▶ Activity:
If a line in the data below holds the word "from", copy it.

▶ Record extracts:
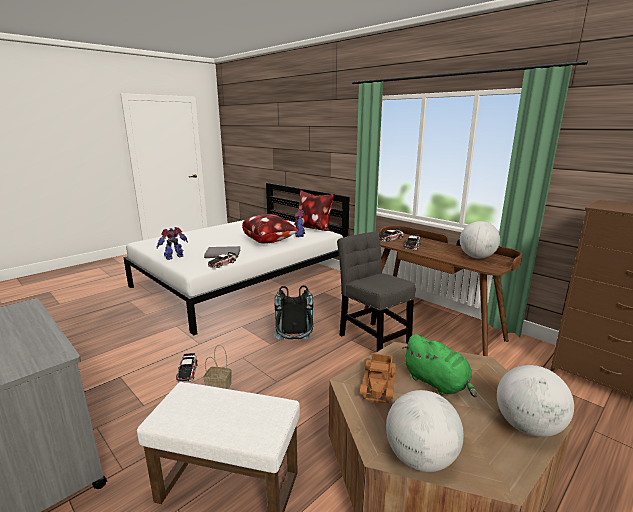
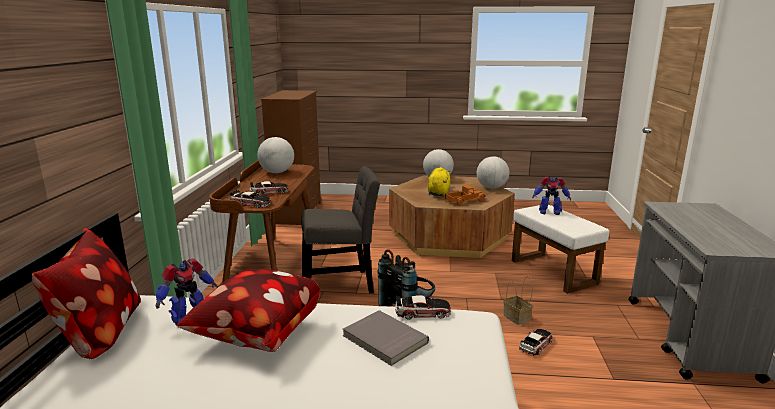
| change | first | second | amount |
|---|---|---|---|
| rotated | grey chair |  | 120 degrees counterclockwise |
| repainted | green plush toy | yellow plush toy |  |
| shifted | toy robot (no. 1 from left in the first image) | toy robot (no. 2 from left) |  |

---

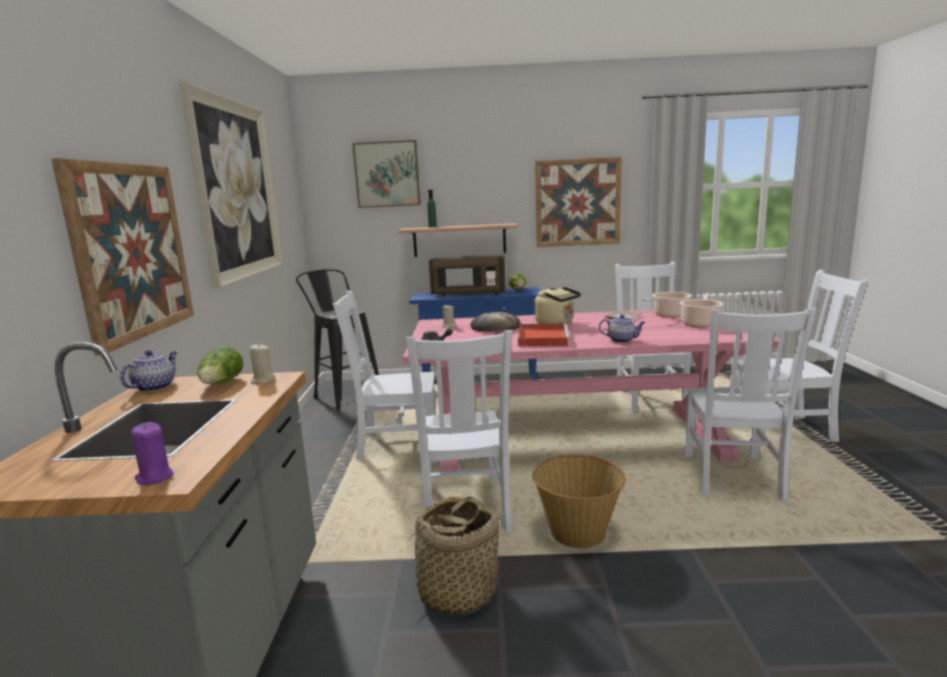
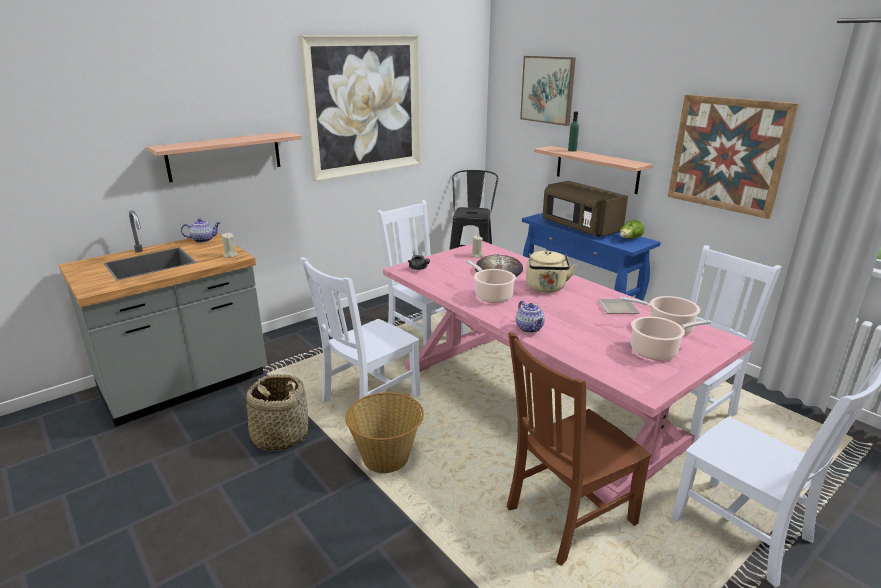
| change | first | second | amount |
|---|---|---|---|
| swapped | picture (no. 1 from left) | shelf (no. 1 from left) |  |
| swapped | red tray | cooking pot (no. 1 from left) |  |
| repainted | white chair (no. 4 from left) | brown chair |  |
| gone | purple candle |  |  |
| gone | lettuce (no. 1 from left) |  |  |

▶ Finished exercise:
| shifted | toy robot (no. 1 from left in the first image) | toy robot (no. 2 from left) |  |
| swapped | picture (no. 1 from left) | shelf (no. 1 from left) |  |
| swapped | red tray | cooking pot (no. 1 from left) |  |
| repainted | white chair (no. 4 from left) | brown chair |  |
| gone | lettuce (no. 1 from left) |  |  |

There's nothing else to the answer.